Enhanced cell survival of Hep3B cells by the hepatitis B x antigen effector, URG11, is associated with upregulation of beta-catenin.

Intrahepatic expression of hepatitis B x antigen (HBxAg) is associated with the development of hepatocellular carcinoma (HCC), perhaps through trans-activation of selected cellular genes. When this was examined by PowerBlot analysis, upregulated levels of beta-catenin and several known beta-catenin effectors were observed in HBxAg-positive compared with HBxAg-negative HepG2 cells. When HBxAg was introduced into Hep3B cells, upregulated expression of wild-type beta-catenin was observed. This was also observed in Hep3B cells overexpressing the HBxAg upregulated gene, URG11. Upregulated expression of URG11 and beta-catenin correlated with HBxAg trans-activation function. Transient transfection assays with fragments of the beta-catenin promoter showed that it was activated by both HBxAg and URG11 and inhibited by URG11-specific small inhibitory RNA. The latter also inhibited the growth of Hep3BX cells in a serum-free medium, which correlated with depressed levels of beta-catenin. Activation of beta-catenin effector genes was observed in cells stably expressing HBxAg or overexpressing URG11 compared with control cells transfected with the pTOPFLASH reporter plasmid.
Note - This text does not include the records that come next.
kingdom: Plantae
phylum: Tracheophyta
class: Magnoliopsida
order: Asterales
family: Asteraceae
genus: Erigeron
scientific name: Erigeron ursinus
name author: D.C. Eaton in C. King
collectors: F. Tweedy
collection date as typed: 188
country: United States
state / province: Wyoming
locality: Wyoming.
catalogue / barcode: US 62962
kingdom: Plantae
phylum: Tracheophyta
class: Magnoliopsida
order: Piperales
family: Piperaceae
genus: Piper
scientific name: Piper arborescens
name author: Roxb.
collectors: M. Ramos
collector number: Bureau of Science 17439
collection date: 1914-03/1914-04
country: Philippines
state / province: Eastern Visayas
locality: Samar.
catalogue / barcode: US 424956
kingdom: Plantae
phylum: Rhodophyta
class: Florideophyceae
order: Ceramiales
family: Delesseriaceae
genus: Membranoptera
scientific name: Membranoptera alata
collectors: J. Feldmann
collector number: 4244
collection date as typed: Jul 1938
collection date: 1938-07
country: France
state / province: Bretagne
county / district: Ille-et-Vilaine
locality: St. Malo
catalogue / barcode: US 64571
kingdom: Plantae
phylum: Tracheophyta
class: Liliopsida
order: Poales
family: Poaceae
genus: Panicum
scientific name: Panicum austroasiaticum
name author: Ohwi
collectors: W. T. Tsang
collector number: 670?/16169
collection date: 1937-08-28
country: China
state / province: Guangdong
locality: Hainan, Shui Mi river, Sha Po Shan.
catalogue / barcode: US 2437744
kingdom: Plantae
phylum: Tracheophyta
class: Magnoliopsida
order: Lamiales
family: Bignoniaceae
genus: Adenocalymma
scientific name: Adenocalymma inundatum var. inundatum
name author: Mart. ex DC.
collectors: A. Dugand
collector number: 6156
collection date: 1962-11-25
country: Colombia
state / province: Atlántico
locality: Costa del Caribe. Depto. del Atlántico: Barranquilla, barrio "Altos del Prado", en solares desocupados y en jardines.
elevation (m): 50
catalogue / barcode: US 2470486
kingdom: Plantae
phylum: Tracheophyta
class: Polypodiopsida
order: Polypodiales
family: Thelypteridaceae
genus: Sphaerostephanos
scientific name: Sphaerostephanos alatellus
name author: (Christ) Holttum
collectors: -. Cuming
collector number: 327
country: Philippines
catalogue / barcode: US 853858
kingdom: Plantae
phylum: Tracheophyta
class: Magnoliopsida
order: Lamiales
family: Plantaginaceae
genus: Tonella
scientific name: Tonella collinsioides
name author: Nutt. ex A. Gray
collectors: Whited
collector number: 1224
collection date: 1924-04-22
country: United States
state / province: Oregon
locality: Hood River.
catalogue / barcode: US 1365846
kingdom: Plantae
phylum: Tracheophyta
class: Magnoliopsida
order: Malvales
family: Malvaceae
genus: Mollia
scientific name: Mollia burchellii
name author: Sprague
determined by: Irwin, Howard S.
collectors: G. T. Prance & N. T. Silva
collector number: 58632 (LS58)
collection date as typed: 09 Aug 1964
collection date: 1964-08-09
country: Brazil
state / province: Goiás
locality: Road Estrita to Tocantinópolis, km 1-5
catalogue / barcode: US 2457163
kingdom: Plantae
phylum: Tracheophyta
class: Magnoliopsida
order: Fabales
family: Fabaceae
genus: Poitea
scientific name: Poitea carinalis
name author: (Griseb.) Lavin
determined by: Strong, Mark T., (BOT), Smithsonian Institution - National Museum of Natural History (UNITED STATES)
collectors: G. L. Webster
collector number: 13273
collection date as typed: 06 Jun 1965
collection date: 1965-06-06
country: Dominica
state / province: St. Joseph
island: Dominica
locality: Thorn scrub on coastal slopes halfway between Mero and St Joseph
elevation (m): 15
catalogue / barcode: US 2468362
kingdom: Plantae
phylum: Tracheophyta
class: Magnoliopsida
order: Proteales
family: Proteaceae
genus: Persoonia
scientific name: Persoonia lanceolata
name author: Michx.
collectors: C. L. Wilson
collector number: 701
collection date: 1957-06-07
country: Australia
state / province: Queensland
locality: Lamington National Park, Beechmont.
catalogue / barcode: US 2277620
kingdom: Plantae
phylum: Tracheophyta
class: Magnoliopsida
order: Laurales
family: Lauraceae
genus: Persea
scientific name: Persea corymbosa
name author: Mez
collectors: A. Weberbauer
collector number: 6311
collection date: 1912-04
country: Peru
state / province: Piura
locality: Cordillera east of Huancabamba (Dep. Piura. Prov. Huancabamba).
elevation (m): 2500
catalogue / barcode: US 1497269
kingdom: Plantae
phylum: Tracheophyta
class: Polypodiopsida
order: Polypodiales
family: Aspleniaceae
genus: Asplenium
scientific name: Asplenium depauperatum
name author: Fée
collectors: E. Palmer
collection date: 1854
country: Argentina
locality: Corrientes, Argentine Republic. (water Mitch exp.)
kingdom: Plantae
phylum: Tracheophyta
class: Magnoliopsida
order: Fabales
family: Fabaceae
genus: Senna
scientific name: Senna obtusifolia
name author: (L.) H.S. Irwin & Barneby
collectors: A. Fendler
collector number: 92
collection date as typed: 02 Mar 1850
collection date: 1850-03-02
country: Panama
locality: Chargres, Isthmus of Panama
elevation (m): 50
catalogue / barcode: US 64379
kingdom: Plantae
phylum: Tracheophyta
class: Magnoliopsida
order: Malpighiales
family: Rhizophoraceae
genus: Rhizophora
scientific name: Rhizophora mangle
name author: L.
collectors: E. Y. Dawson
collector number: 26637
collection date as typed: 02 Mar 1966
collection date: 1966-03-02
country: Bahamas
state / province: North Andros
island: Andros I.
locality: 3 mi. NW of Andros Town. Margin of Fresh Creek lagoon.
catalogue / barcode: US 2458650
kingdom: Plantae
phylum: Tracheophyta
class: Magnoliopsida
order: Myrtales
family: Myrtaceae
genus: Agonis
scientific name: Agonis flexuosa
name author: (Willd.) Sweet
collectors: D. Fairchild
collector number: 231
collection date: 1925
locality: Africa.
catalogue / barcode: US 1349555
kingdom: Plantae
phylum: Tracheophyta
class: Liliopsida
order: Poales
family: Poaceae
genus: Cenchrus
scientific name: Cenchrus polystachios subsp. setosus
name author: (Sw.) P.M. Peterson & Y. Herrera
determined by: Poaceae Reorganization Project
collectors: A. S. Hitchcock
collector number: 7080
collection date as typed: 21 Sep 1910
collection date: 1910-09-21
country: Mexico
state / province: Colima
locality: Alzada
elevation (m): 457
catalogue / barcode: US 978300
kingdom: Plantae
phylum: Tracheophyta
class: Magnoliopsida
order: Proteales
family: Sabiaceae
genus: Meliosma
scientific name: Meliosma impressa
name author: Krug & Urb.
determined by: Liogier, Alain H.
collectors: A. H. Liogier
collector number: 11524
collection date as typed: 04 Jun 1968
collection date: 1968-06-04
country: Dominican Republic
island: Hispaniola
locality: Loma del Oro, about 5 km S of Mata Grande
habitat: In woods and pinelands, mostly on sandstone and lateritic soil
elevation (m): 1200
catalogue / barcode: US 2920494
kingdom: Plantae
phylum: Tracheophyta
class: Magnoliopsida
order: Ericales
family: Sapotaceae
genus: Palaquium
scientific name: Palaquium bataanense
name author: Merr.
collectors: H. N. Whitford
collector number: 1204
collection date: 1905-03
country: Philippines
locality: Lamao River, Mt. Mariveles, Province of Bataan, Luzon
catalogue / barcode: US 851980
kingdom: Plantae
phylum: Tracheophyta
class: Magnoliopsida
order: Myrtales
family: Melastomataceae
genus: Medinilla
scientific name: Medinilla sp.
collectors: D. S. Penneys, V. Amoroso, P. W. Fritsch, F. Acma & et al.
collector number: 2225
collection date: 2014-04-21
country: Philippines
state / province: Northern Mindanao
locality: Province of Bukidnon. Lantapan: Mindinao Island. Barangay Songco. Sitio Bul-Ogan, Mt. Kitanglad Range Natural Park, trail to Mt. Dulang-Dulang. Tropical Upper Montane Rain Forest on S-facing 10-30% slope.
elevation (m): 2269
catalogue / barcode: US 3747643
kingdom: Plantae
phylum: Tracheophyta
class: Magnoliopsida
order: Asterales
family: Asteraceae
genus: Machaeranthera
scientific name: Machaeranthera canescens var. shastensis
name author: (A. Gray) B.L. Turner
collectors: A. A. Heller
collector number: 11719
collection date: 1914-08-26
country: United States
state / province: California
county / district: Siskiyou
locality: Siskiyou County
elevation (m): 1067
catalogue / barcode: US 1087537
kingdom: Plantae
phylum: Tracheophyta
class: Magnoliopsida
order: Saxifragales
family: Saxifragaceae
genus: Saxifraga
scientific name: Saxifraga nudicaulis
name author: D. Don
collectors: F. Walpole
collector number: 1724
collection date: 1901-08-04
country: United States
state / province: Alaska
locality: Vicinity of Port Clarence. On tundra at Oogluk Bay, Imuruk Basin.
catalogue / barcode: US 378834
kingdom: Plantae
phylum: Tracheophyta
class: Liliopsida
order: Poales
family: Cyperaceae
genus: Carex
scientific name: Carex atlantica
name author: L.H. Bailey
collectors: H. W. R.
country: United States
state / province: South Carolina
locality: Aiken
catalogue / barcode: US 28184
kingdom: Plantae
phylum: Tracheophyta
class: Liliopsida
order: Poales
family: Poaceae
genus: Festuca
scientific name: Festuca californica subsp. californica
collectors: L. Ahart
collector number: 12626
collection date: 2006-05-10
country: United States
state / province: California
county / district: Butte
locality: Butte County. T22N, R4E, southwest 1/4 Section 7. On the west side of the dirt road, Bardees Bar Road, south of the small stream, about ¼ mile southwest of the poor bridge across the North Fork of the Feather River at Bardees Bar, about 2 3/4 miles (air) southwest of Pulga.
Extensive costaining between HBxAg, URG11, and beta-catenin was observed in infected liver and HCC nodules, suggesting a close relationship in vivo. In conclusion, wild-type beta-catenin is activated by HBxAg, in part, through the upregulated expression of the HBxAg effector URG11. URG11 stimulates the beta-catenin promoter and hepatocellular growth and survival. These observations also suggest that URG11 may be a regulatory element in the beta-catenin signaling pathway and may be a target for chemoprevention of HCC.